Membunuh teroris, seperti Bin Laden, adalah tindakan bela diri yang murni, dan patut mendapat tepuk tangan. Membunuh perempuan Afghanistan adalah tindakan kejam yang harus dibenci.
Tamim Ansary, seorang penulis Afghanistan-Amerika, mengeluarkan seruan yang meresahkan ini:
“Ketika Anda memikirkan Taliban, pikirkanlah Nazi. Ketika Anda memikirkan Bin Laden, pikirkan Hitler. Dan ketika Anda memikirkan ‘rakyat Afghanistan’, pikirkan ‘orang-orang Yahudi di kamp konsentrasi’. Bukan hanya karena rakyat Afghanistan ada hubungannya dengan mereka. kekejaman ini. Mereka adalah korban pertama…”

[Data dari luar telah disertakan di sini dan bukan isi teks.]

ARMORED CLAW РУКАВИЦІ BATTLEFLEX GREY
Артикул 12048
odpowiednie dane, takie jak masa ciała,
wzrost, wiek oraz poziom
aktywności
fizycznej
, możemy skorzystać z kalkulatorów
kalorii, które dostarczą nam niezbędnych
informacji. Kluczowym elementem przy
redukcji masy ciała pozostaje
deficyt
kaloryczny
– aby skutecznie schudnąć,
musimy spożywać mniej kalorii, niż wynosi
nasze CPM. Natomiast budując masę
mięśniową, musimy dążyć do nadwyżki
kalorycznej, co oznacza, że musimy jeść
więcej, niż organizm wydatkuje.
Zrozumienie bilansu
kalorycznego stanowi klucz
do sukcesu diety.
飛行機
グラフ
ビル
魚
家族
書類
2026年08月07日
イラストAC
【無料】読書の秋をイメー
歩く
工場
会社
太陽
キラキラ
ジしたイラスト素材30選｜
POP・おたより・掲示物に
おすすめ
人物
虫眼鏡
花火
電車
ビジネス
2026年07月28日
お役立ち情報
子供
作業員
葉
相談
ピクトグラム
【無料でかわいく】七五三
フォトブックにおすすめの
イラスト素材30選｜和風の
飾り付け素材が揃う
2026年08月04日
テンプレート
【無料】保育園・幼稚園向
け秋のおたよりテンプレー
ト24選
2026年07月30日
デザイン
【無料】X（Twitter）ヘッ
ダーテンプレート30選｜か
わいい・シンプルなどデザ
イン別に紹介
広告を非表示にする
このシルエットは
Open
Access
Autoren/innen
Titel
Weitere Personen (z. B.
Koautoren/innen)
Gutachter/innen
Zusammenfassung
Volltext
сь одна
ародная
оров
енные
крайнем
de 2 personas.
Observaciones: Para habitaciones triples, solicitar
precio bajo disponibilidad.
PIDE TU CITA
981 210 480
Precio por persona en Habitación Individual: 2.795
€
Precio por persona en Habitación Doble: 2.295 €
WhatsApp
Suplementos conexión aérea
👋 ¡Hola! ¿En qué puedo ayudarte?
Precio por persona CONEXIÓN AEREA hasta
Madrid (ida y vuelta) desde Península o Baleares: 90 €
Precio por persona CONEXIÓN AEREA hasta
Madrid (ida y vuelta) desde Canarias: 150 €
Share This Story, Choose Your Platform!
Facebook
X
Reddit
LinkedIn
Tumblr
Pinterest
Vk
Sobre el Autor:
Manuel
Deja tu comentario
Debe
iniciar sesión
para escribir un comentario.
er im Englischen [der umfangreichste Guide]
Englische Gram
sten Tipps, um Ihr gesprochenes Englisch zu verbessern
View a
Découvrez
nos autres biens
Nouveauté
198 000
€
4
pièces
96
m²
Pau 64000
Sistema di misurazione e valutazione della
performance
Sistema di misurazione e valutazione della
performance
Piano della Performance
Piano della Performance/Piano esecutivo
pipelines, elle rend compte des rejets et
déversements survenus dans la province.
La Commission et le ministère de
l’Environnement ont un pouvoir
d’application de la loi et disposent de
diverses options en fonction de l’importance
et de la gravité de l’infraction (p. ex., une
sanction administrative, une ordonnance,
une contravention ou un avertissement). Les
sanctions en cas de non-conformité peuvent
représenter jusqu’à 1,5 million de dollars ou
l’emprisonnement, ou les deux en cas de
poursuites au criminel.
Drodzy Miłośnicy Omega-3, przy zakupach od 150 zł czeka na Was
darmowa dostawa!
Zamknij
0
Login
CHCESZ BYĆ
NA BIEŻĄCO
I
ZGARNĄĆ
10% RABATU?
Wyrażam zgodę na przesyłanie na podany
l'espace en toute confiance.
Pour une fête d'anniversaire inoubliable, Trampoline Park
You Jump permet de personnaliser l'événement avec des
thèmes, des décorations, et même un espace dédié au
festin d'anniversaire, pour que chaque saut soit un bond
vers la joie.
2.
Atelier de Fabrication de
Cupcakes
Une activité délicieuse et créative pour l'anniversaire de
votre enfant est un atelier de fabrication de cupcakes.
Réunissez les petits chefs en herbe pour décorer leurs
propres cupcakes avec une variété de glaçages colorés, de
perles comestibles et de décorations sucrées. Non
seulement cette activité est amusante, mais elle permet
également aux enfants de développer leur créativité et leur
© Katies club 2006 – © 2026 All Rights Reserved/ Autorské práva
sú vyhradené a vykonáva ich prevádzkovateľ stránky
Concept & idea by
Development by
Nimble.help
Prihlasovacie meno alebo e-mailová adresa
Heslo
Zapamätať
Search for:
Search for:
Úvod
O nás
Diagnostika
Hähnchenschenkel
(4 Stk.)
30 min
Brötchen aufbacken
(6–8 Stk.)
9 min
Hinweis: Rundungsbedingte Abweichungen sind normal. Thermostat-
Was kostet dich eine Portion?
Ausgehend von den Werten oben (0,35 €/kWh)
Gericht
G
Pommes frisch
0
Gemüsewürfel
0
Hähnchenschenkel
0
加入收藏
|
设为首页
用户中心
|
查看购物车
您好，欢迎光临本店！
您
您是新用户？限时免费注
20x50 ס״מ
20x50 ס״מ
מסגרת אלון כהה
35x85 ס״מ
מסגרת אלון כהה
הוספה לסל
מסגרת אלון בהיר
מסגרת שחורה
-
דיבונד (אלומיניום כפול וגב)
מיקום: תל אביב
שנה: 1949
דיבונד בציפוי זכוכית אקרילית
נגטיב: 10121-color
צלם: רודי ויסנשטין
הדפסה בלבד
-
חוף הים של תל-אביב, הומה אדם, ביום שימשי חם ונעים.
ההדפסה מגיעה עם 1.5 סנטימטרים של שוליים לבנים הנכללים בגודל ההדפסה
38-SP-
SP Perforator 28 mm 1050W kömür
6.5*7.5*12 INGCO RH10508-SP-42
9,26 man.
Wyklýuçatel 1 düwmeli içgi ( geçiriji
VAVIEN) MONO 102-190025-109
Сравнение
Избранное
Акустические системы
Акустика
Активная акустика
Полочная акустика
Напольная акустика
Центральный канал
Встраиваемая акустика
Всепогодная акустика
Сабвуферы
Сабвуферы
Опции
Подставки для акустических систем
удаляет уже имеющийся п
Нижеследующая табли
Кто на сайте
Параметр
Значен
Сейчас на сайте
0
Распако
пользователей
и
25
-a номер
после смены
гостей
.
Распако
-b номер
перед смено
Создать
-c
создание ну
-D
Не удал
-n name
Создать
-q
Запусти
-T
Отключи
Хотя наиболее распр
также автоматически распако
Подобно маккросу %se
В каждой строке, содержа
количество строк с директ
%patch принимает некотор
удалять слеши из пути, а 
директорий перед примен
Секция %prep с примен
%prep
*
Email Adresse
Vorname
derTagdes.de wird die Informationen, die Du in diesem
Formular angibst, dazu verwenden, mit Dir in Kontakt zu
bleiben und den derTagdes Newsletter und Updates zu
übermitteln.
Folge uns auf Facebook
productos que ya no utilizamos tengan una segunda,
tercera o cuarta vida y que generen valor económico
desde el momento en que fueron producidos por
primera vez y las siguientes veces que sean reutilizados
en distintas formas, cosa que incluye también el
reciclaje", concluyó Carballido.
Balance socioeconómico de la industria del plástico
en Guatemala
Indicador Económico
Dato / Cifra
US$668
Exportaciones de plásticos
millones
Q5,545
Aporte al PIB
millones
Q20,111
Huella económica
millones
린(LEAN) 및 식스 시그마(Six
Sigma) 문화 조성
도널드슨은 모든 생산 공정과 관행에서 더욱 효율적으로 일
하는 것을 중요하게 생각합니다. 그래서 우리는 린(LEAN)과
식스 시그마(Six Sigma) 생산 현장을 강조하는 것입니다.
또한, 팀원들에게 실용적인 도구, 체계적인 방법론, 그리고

Mengenai mengapa rakyat Afghanistan tidak bangkit melawan Taliban yang bersenjata lengkap dan disiplin, Ansary menawarkan beberapa alasan di antara banyak alasan lainnya. “Beberapa tahun yang lalu, PBB memperkirakan terdapat 500.000 anak yatim piatu yang cacat di Afganistan (dari total populasi yang diperkirakan mencapai 20 juta jiwa) – sebuah negara tanpa perekonomian, tanpa makanan. Ada jutaan janda. …Tanah dipenuhi ranjau darat, semua lahan pertanian dihancurkan oleh Uni Soviet (selama perang).”
Pendiri RAWA, Meena, menulis puisi tentang perjalanannya sebagai perempuan Afghanistan. Berjudul “Saya tidak akan pernah kembali,” itu dimulai:
Akulah wanita yang terbangun/
Aku bangkit dan menjadi badai melalui abu anak-anakku yang terbakar/
Desaku yang hancur dan terbakar memenuhi diriku dengan kebencian terhadap musuh.
Jangan biarkan musuh itu menjadi Amerika Serikat.
McElroy adalah editornya www.feministe.com. Dia juga mengedit Freedom, Feminism, and the State (Independent Institute, 1999) dan Sexual Correctness: The Gender Feminist Attack on Women (McFarland, 1996). Dia tinggal bersama suaminya di Kanada.